Seminar ini dihadiri langsung oleh Kepala Dinas Pendidikan dan Kebudayaan Provinsi NTT Linus Lusi, dengan narasumber Ketua Dekranasda Kabupaten Malaka  dr. Maria Martina Nahak, Drs. Leonardus Nahak dan Dosen Ilmu Komunikasi FISIP Undana Dr.
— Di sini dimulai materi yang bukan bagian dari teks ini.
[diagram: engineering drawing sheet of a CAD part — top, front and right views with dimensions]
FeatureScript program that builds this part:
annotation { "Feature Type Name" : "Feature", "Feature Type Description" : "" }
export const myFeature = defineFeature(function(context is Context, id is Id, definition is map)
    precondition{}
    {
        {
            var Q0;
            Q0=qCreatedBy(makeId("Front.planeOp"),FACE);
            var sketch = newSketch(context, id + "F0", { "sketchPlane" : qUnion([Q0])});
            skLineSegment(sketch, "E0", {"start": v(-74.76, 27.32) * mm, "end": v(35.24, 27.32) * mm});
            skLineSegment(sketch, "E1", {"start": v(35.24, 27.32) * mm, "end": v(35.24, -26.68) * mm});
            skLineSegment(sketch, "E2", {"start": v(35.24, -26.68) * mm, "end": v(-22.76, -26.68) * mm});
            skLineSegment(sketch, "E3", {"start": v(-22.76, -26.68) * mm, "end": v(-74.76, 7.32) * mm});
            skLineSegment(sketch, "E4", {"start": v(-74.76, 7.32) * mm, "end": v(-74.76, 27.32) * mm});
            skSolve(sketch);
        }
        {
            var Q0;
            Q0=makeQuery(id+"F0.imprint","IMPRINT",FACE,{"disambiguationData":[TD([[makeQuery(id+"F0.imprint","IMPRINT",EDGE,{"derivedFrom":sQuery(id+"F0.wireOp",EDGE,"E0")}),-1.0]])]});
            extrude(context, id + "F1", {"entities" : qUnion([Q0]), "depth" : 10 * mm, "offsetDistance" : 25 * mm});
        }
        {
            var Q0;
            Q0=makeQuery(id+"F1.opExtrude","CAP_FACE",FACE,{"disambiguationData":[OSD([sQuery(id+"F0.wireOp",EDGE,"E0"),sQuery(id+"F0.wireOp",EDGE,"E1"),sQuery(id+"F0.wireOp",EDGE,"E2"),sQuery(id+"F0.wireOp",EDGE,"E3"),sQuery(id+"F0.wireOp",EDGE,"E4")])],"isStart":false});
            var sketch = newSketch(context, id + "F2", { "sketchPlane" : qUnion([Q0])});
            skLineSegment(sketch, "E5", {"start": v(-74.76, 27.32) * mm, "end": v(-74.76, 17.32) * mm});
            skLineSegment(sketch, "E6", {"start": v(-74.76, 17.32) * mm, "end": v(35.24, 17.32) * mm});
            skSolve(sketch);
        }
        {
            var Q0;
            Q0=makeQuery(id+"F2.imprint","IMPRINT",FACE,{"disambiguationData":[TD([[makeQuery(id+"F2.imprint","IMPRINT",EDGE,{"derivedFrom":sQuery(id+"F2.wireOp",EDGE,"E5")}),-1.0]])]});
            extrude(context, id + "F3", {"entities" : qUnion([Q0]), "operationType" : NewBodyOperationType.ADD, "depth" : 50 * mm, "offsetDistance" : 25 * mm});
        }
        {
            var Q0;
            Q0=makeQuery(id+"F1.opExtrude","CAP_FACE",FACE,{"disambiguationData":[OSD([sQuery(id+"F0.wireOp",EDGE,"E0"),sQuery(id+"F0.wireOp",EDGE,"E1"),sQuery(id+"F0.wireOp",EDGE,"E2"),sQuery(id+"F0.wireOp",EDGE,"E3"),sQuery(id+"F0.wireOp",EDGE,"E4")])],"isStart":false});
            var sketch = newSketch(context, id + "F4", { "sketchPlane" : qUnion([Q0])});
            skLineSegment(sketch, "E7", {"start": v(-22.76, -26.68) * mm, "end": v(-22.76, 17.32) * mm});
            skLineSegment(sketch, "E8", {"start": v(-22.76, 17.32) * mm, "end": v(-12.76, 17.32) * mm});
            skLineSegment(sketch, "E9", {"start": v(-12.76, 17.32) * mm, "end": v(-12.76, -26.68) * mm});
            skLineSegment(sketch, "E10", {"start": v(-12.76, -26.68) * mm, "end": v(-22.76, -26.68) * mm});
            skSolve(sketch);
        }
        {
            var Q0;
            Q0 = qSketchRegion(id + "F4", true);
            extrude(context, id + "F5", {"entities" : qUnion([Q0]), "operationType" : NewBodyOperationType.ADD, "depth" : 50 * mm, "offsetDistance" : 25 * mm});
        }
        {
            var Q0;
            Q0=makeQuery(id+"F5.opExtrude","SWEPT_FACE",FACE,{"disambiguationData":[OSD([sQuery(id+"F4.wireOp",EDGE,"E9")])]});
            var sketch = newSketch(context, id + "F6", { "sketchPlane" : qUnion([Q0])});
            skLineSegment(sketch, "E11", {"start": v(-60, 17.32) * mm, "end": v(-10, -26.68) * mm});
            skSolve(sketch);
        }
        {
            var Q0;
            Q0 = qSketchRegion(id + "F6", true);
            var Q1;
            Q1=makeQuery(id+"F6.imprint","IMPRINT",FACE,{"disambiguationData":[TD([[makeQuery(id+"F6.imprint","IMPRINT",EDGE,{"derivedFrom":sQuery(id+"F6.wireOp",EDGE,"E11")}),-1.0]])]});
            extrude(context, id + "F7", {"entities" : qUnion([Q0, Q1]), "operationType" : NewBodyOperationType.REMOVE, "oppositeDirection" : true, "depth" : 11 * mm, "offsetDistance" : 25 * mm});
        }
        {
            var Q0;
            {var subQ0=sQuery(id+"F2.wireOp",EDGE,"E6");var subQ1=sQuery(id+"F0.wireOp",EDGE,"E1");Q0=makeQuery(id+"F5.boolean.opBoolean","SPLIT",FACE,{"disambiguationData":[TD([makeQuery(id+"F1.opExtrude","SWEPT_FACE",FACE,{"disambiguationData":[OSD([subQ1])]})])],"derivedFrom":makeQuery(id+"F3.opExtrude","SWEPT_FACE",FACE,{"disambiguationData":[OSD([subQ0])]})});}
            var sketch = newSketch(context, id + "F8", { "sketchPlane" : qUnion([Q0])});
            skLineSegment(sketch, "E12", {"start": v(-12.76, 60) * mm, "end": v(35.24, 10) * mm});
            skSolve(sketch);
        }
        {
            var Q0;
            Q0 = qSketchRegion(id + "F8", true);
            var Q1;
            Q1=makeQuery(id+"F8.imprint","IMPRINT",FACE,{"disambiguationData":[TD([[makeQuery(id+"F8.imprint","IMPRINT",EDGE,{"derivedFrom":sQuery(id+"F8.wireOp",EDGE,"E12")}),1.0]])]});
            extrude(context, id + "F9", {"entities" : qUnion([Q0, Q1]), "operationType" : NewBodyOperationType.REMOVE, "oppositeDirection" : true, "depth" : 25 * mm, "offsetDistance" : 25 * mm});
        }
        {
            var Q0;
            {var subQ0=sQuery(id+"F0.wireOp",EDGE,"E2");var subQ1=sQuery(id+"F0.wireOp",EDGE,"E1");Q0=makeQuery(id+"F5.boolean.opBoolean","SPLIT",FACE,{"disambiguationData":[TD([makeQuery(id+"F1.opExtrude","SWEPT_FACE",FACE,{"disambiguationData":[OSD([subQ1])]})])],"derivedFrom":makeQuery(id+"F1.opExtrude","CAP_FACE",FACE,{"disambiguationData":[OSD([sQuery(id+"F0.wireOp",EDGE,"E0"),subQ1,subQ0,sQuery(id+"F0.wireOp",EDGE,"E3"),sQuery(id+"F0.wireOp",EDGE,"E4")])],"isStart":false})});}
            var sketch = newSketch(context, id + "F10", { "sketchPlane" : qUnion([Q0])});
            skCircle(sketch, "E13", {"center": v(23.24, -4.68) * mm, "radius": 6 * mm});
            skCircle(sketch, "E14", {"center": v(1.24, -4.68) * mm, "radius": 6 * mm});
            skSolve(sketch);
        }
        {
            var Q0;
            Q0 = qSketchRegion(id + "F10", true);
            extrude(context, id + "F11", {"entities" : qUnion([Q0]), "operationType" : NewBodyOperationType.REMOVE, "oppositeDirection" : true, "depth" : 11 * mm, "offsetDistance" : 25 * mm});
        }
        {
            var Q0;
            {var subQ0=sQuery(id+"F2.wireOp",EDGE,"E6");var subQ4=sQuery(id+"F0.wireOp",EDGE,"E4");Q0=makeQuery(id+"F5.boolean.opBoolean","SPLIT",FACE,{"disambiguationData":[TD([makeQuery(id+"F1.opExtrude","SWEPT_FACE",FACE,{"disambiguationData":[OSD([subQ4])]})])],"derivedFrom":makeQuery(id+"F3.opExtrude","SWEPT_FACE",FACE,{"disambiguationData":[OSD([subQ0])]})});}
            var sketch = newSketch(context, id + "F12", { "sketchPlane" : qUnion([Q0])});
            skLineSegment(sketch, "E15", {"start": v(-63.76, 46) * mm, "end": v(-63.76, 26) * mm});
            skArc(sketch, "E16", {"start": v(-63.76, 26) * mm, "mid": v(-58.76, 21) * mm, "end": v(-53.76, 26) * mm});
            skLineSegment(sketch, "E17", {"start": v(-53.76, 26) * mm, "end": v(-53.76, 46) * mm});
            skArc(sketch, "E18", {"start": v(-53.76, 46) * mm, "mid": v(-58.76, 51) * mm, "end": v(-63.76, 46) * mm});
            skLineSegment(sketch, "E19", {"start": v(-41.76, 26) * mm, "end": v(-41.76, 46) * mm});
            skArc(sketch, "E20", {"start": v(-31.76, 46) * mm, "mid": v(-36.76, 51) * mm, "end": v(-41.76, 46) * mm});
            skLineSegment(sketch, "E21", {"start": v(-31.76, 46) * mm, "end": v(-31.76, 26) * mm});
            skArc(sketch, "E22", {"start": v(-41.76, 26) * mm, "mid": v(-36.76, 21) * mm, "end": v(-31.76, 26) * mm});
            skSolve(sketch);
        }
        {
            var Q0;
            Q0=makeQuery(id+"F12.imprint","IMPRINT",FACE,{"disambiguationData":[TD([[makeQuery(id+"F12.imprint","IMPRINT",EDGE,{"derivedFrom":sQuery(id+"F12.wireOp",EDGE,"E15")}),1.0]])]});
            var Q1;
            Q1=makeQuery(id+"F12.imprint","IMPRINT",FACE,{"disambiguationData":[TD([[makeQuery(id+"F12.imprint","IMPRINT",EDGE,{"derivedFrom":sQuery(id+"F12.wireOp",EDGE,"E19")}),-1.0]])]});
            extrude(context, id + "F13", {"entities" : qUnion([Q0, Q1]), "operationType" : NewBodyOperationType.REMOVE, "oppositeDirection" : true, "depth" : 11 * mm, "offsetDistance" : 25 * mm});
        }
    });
Petrus Ana Andung,S.Sos.,M.Si.

Kepala UPTD Museum Daerah NTT Aplinuksi Asamani, S.Sos.,M.Si dalam laporannya menyampaikan, tujuan Seminar itu digelar, untuk memperkenalkan kain tenun Malaka kepada masyarakat luas dan generasi muda agar mencintai, mempromosikan, melestarikan tenun ikat Malaka dan menggunakan tenunan Malaka sebagai pakaian sehari-hari sebagai kekayaan budaya NTT.

“Dengan mengungkap makna dibalik kain tenun Malaka, maka kain tenun Malaka akan makin dicintai,” Aplinuksi Asamani.

Menurutnya, peserta dalam kegiatan seminar terdiri dari para pejabat instansi terkait, akademisi dari beberapa perguruan tinggi di Kota Kupang, pelaku budaya, pemerhati budaya, pelaku wisata, ketua dan perwakilan etnis Malaka dan Belu, mahasiswa dari beberapa PT dengan total peserta 200 orang.

“Latar belakang digelarnya seminar kajian kain tenun Malaka berdasarkan UU No 11/2010 tentang Cagar Budaya dan Permen RI No 66/2015 tentang Museum,” jelasnya.

Lebih lanjut ia mengatakan, Museum adalah tempat melindungi, mengembangkan dan memanfaatkan koleksi dan mengkomunikasikannya kepada masyarakat.

“Maka seminar ini digelar untuk memperoleh masukan, saran dalam melengkapi dan memperkaya informasi koleksi,” terangnya.

Ia menambahkan, Seminar Kajian akan rutin dilaksanakan setiap tahun di UPTD Museum provinsi NTT, dan dalam kajian Tenunan Malaka kali ini dengan tema mengungkap makna dibalik motif tenun Malaka.

Hal ini agar pengelola museum dan masyarakat lebih mengetahui lebih luas tentang tenunan Malaka yakni tentang sejarah, nilai, fungsi, dan arti atau makna benda tersebut dalam masyarakat pemilik tenun ikat.

“Tujuan Seminar yakni memberikan informasi dan pemahaman bagi semua lapisan masyarakat dan menjadikan museum sebagai pusat studi budaya untuk melestarikan warisan budaya, menambah wawasan tentang kain Tenun Malaka, khususnya dari sisi sejarah, fungsi, dan motif ragam hiasnya dan menjadi wadah untuk bertukar pikiran bagi peneliti, akademisi, maupuhln publik yang ingin belajar tentang koleksi tenunan Malaka,” pungkas Aplinuksi Asamani.